(Dataset entries)
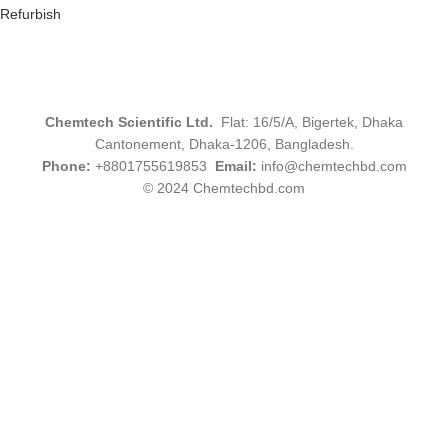
Refurbish
Chemtech Scientific Ltd.
Flat: 16/5/A, Bigertek, Dhaka
Cantonement, Dhaka-1206, Bangladesh.
Phone:
+8801755619853
Email:
info@chemtechbd.com
© 2024 Chemtechbd.com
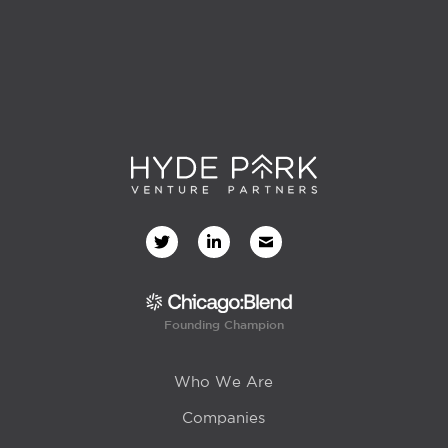
Founding Champion
Who We Are
Companies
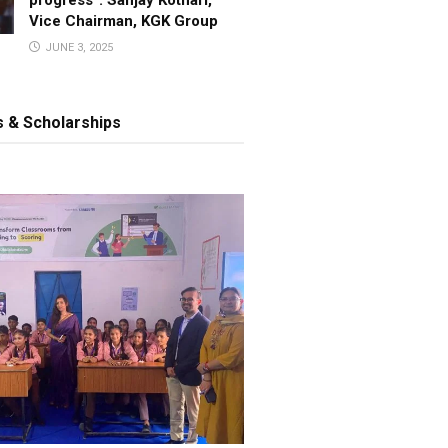
Vice Chairman, KGK Group
JUNE 3, 2025
 & Scholarships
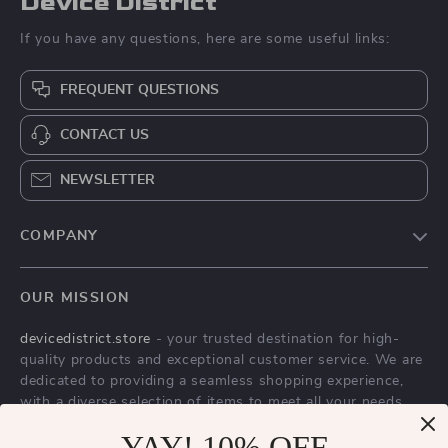
Device District
If you have any questions, here are some useful links:
FREQUENT QUESTIONS
CONTACT US
NEWSLETTER
COMPANY
Blog
OUR MISSION
About Us
devicedistrict.store
- your trusted destination for high-
Privacy Policy
quality products and exceptional customer service. We are
Terms & Conditions
dedicated to providing a seamless shopping experience,
with a diverse selection of items to meet all your needs.
Our commitment
to quality and customer satisfaction is at
YAY! 10% OFF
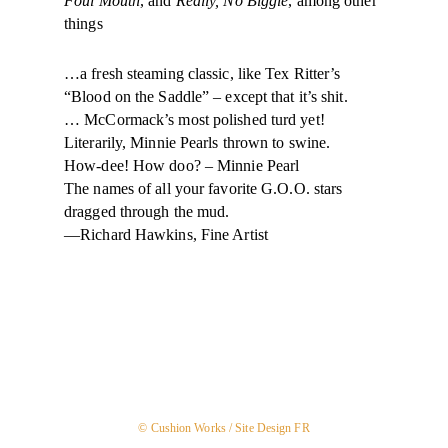
Foul Mouth
, and
Really, No Biggie
, among other
things
…a fresh steaming classic, like Tex Ritter’s
“Blood on the Saddle” – except that it’s shit.
… McCormack’s most polished turd yet!
Literarily, Minnie Pearls thrown to swine.
How-dee! How doo? – Minnie Pearl
The names of all your favorite G.O.O. stars
dragged through the mud.
—Richard Hawkins, Fine Artist
© Cushion Works /
Site Design FR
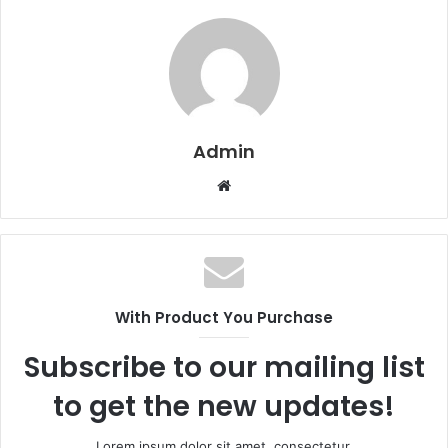
Admin
W
e
b
s
i
t
With Product You Purchase
e
Subscribe to our mailing list
to get the new updates!
Lorem ipsum dolor sit amet, consectetur.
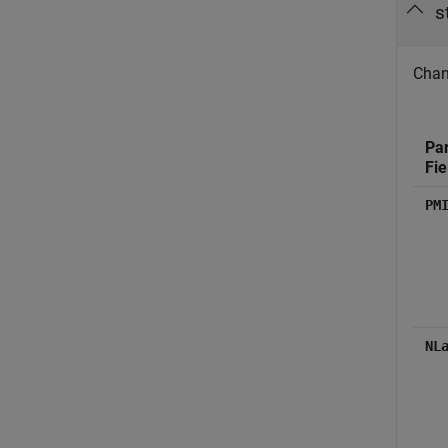
s
Chann
Pa
Fie
PM
NL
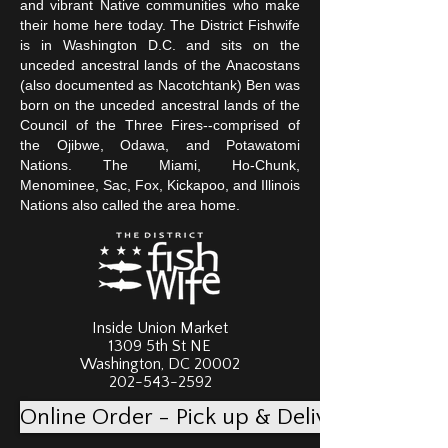
and vibrant Native communities who make
their home here today. The District Fishwife
is in Washington D.C. and sits on the
unceded ancestral lands of the Anacostans
(also documented as Nacotchtank) Ben was
born on the unceded ancestral lands of the
Council of the Three Fires--comprised of
the Ojibwe, Odawa, and Potawatomi
Nations. The Miami, Ho-Chunk,
Menominee, Sac, Fox, Kickapoo, and Illinois
Nations also called the area home.
Inside Union Market
1309 5th St NE
Washington, DC 20002
202-543-2592
Online Order - Pick up & Delivery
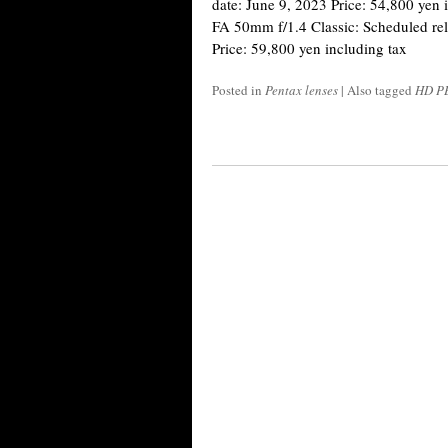
date: June 9, 2023 Price: 54,800 ye
FA 50mm f/1.4 Classic: Scheduled rel
Price: 59,800 yen including tax
Posted in
Pentax lenses
|
Also tagged
HD PE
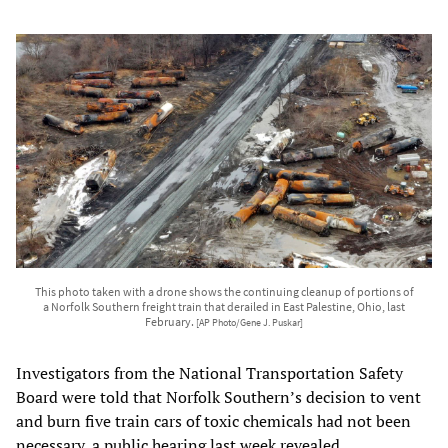
This photo taken with a drone shows the continuing cleanup of portions of
a Norfolk Southern freight train that derailed in East Palestine, Ohio, last
February.
[AP Photo/Gene J. Puskar]
Investigators from the National Transportation Safety
Board were told that Norfolk Southern’s decision to vent
and burn five train cars of toxic chemicals had not been
necessary, a public hearing last week revealed.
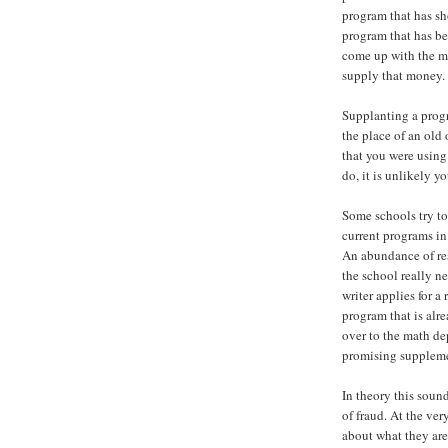
program that has s
program that has be
come up with the m
supply that money.
Supplanting a progr
the place of an old
that you were using 
do, it is unlikely 
Some schools try t
current programs in 
An abundance of r
the school really n
writer applies for 
program that is alre
over to the math de
promising suppleme
In theory this sound
of fraud. At the very
about what they are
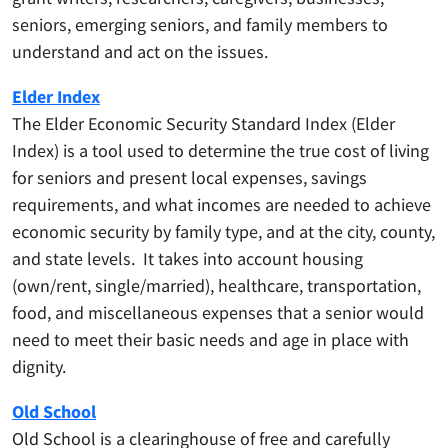
seniors, emerging seniors, and family members to
understand and act on the issues.
Elder Index
The Elder Economic Security Standard Index (Elder
Index) is a tool used to determine the true cost of living
for seniors and present local expenses, savings
requirements, and what incomes are needed to achieve
economic security by family type, and at the city, county,
and state levels. It takes into account housing
(own/rent, single/married), healthcare, transportation,
food, and miscellaneous expenses that a senior would
need to meet their basic needs and age in place with
dignity.
Old School
Old School is a clearinghouse of free and carefully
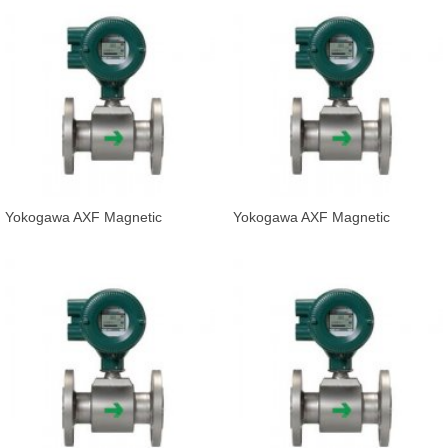
Yokogawa AXF Magnetic
Yokogawa AXF Magnetic
Flowmeter Integral Flowmeter
Flowmeter Integral Flowmeter
AXF080C-D
AXF100C-E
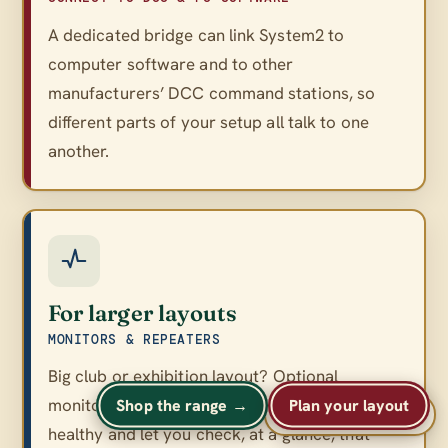
A dedicated bridge can link System2 to
computer software and to other
manufacturers’ DCC command stations, so
different parts of your setup all talk to one
another.
For larger layouts
MONITORS & REPEATERS
Big club or exhibition layout? Optional
monitors and repeaters keep a large network
Shop the range →
Plan your layout
A
A
Text size
A
healthy and let you check, at a glance, that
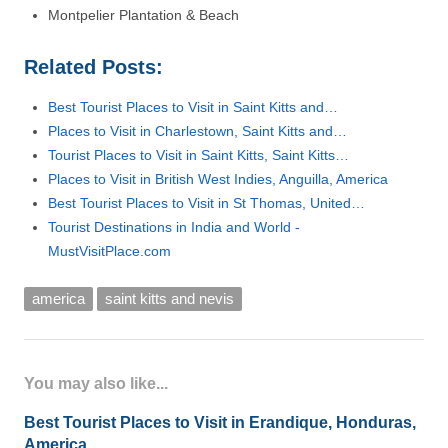
Montpelier Plantation & Beach
Related Posts:
Best Tourist Places to Visit in Saint Kitts and…
Places to Visit in Charlestown, Saint Kitts and…
Tourist Places to Visit in Saint Kitts, Saint Kitts…
Places to Visit in British West Indies, Anguilla, America
Best Tourist Places to Visit in St Thomas, United…
Tourist Destinations in India and World -
MustVisitPlace.com
america
saint kitts and nevis
You may also like...
Best Tourist Places to Visit in Erandique, Honduras,
America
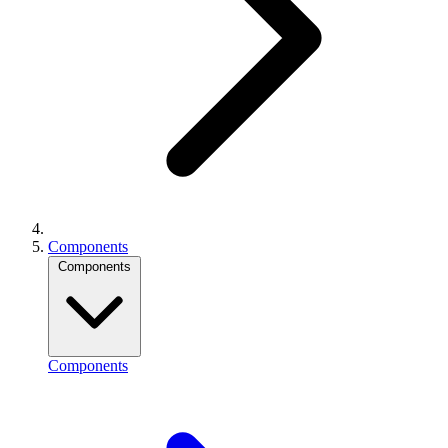
Components
Components
Components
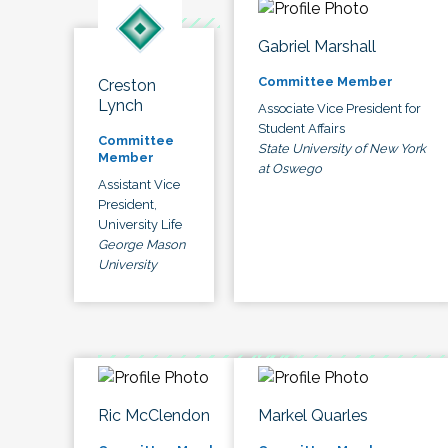
Gabriel Marshall
Committee Member
Creston
Lynch
Associate Vice President for
Student Affairs
Committee
State University of New York
Member
at Oswego
Assistant Vice
President,
University Life
George Mason
University
Ric McClendon
Markel Quarles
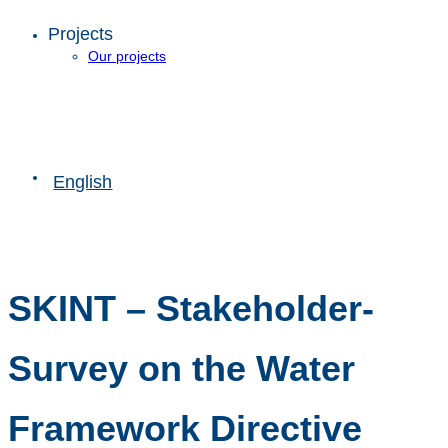
Projects
Our projects
English
SKINT – Stakeholder-
Survey on the Water
Framework Directive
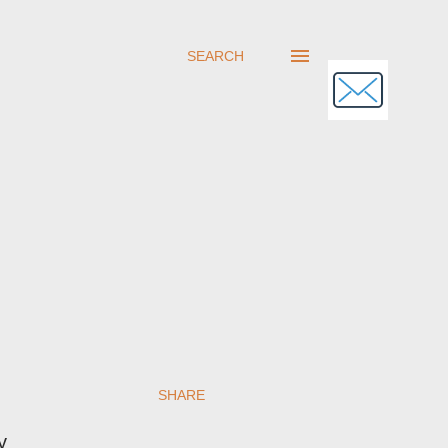
SEARCH
SHARE
y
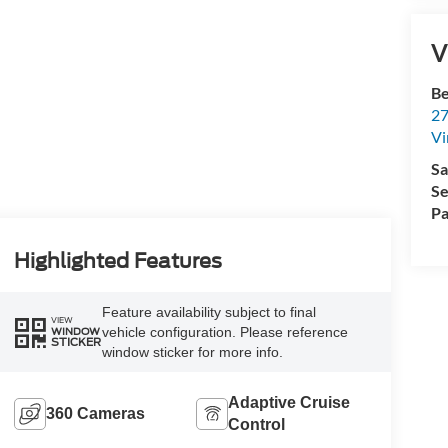
V
Be
27
Vi
Sa
Se
Pa
Highlighted Features
Feature availability subject to final
VIEW
vehicle configuration. Please reference
WINDOW
STICKER
window sticker for more info.
Adaptive Cruise
360 Cameras
Control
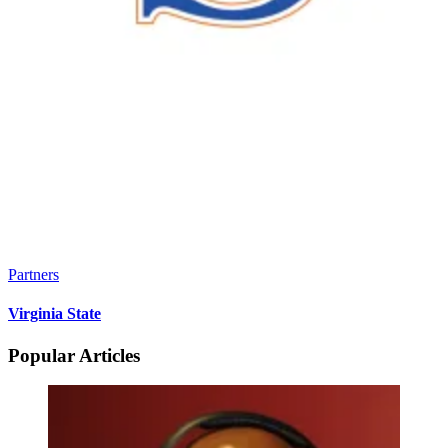
Partners
Virginia State
Popular Articles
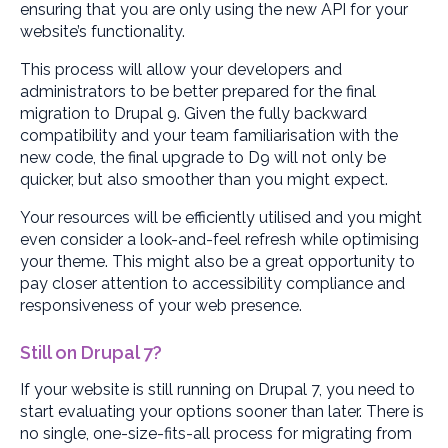
ensuring that you are only using the new API for your
website’s functionality.
This process will allow your developers and
administrators to be better prepared for the final
migration to Drupal 9. Given the fully backward
compatibility and your team familiarisation with the
new code, the final upgrade to D9 will not only be
quicker, but also smoother than you might expect.
Your resources will be efficiently utilised and you might
even consider a look-and-feel refresh while optimising
your theme. This might also be a great opportunity to
pay closer attention to accessibility compliance and
responsiveness of your web presence.
Still on Drupal 7?
If your website is still running on Drupal 7, you need to
start evaluating your options sooner than later. There is
no single, one-size-fits-all process for migrating from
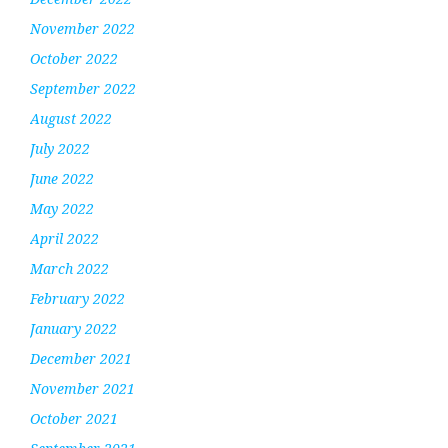
November 2022
October 2022
September 2022
August 2022
July 2022
June 2022
May 2022
April 2022
March 2022
February 2022
January 2022
December 2021
November 2021
October 2021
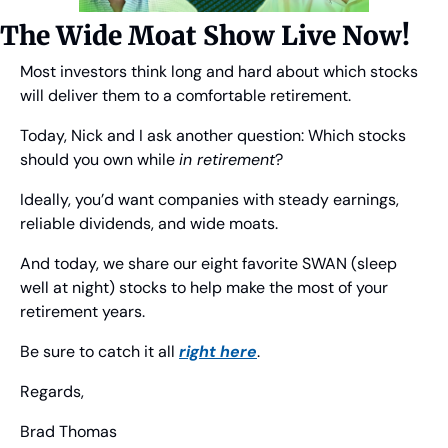
The Wide Moat Show Live Now!
Most investors think long and hard about which stocks 
will deliver them to a comfortable retirement.
Today, Nick and I ask another question: Which stocks 
should you own while 
in retirement
?
Ideally, you’d want companies with steady earnings, 
reliable dividends, and wide moats.
And today, we share our eight favorite SWAN (sleep 
well at night) stocks to help make the most of your 
retirement years.
Be sure to catch it all 
right here
.
Regards,
Brad Thomas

Task goal:
Write out the entries above in full and exactly; no pictures.

Worked solution:
Refurbish
Chemtech Scientific Ltd.
Flat: 16/5/A, Bigertek, Dhaka
Cantonement, Dhaka-1206, Bangladesh.
Phone:
+8801755619853
Email:
info@chemtechbd.com
© 2024 Chemtechbd.com
Founding Champion
Who We Are
Companies
Vice Chairman, KGK Group
JUNE 3, 2025
 & Scholarships
Device District
If you have any questions, here are some useful links:
FREQUENT QUESTIONS
CONTACT US
NEWSLETTER
COMPANY
Blog
OUR MISSION
About Us
devicedistrict.store
- your trusted destination for high-
Privacy Policy
quality products and exceptional customer service. We are
Terms & Conditions
dedicated to providing a seamless shopping experience,
with a diverse selection of items to meet all your needs.
Our commitment
to quality and customer satisfaction is at
YAY! 10% OFF
Foul Mouth
, and
Really, No Biggie
, among other
things
…a fresh steaming classic, like Tex Ritter’s
“Blood on the Saddle” – except that it’s shit.
… McCormack’s most polished turd yet!
Literarily, Minnie Pearls thrown to swine.
How-dee! How doo? – Minnie Pearl
The names of all your favorite G.O.O. stars
dragged through the mud.
—Richard Hawkins, Fine Artist
© Cushion Works /
Site Design FR
Admin
W
e
b
s
i
t
With Product You Purchase
e
Subscribe to our mailing list
to get the new updates!
Lorem ipsum dolor sit amet, consectetur.
s
Chann
Pa
Fie
PM
NL
and vibrant Native communities who make
their home here today. The District Fishwife
is in Washington D.C. and sits on the
unceded ancestral lands of the Anacostans
(also documented as Nacotchtank) Ben was
born on the unceded ancestral lands of the
Council of the Three Fires--comprised of
the Ojibwe, Odawa, and Potawatomi
Nations. The Miami, Ho-Chunk,
Menominee, Sac, Fox, Kickapoo, and Illinois
Nations also called the area home.
Inside Union Market
1309 5th St NE
Washington, DC 20002
202-543-2592
Online Order - Pick up & Delivery
date: June 9, 2023 Price: 54,800 ye
FA 50mm f/1.4 Classic: Scheduled rel
Price: 59,800 yen including tax
Posted in
Pentax lenses
|
Also tagged
HD PE
This photo taken with a drone shows the continuing cleanup of portions of
a Norfolk Southern freight train that derailed in East Palestine, Ohio, last
February.
[AP Photo/Gene J. Puskar]
Investigators from the National Transportation Safety
Board were told that Norfolk Southern’s decision to vent
and burn five train cars of toxic chemicals had not been
necessary, a public hearing last week revealed.
program that has s
program that has be
come up with the m
supply that money.
Supplanting a progr
the place of an old
that you were using 
do, it is unlikely 
Some schools try t
current programs in 
An abundance of r
the school really n
writer applies for 
program that is alre
over to the math de
promising suppleme
In theory this sound
of fraud. At the very
about what they are
seniors, emerging seniors, and family members to
understand and act on the issues.
Elder Index
The Elder Economic Security Standard Index (Elder
Index) is a tool used to determine the true cost of living
for seniors and present local expenses, savings
requirements, and what incomes are needed to achieve
economic security by family type, and at the city, county,
and state levels. It takes into account housing
(own/rent, single/married), healthcare, transportation,
food, and miscellaneous expenses that a senior would
need to meet their basic needs and age in place with
dignity.
Old School
Old School is a clearinghouse of free and carefully
Yokogawa AXF Magnetic
Yokogawa AXF Magnetic
Flowmeter Integral Flowmeter
Flowmeter Integral Flowmeter
AXF080C-D
AXF100C-E
A dedicated bridge can link System2 to
computer software and to other
manufacturers’ DCC command stations, so
different parts of your setup all talk to one
another.
For larger layouts
MONITORS & REPEATERS
Big club or exhibition layout? Optional
monitors and repeaters keep a large network
Shop the range →
Plan your layout
A
A
Text size
A
healthy and let you check, at a glance, that
Montpelier Plantation & Beach
Related Posts:
Best Tourist Places to Visit in Saint Kitts and…
Places to Visit in Charlestown, Saint Kitts and…
Tourist Places to Visit in Saint Kitts, Saint Kitts…
Places to Visit in British West Indies, Anguilla, America
Best Tourist Places to Visit in St Thomas, United…
Tourist Destinations in India and World -
MustVisitPlace.com
america
saint kitts and nevis
You may also like...
Best Tourist Places to Visit in Erandique, Honduras,
America
Components
Components
Components
Gabriel Marshall
Committee Member
Creston
Lynch
Associate Vice President for
Student Affairs
Committee
State University of New York
Member
at Oswego
Assistant Vice
President,
University Life
George Mason
University
Ric McClendon
Markel Quarles
Projects
Our projects
English
SKINT – Stakeholder-
Survey on the Water
Framework Directive
SEARCH
SHARE
y
V
Be
27
Vi
Sa
Se
Pa
Highlighted Features
Feature availability subject to final
VIEW
vehicle configuration. Please reference
WINDOW
STICKER
window sticker for more info.
Adaptive Cruise
360 Cameras
Control
Partners
Virginia State
Popular Articles
ensuring that you are only using the new API for your
website’s functionality.
This process will allow your developers and
administrators to be better prepared for the final
migration to Drupal 9. Given the fully backward
compatibility and your team familiarisation with the
new code, the final upgrade to D9 will not only be
quicker, but also smoother than you might expect.
Your resources will be efficiently utilised and you might
even consider a look-and-feel refresh while optimising
your theme. This might also be a great opportunity to
pay closer attention to accessibility compliance and
responsiveness of your web presence.
Still on Drupal 7?
If your website is still running on Drupal 7, you need to
start evaluating your options sooner than later. There is
no single, one-size-fits-all process for migrating from
November 2022
October 2022
September 2022
August 2022
July 2022
June 2022
May 2022
April 2022
March 2022
February 2022
January 2022
December 2021
November 2021
October 2021
The Wide Moat Show Live Now!
Most investors think long and hard about which stocks 
will deliver them to a comfortable retirement.
Today, Nick and I ask another question: Which stocks 
should you own while 
in retirement
?
Ideally, you’d want companies with steady earnings, 
reliable dividends, and wide moats.
And today, we share our eight favorite SWAN (sleep 
well at night) stocks to help make the most of your 
retirement years.
Be sure to catch it all 
right here
.
Regards,
Brad Thomas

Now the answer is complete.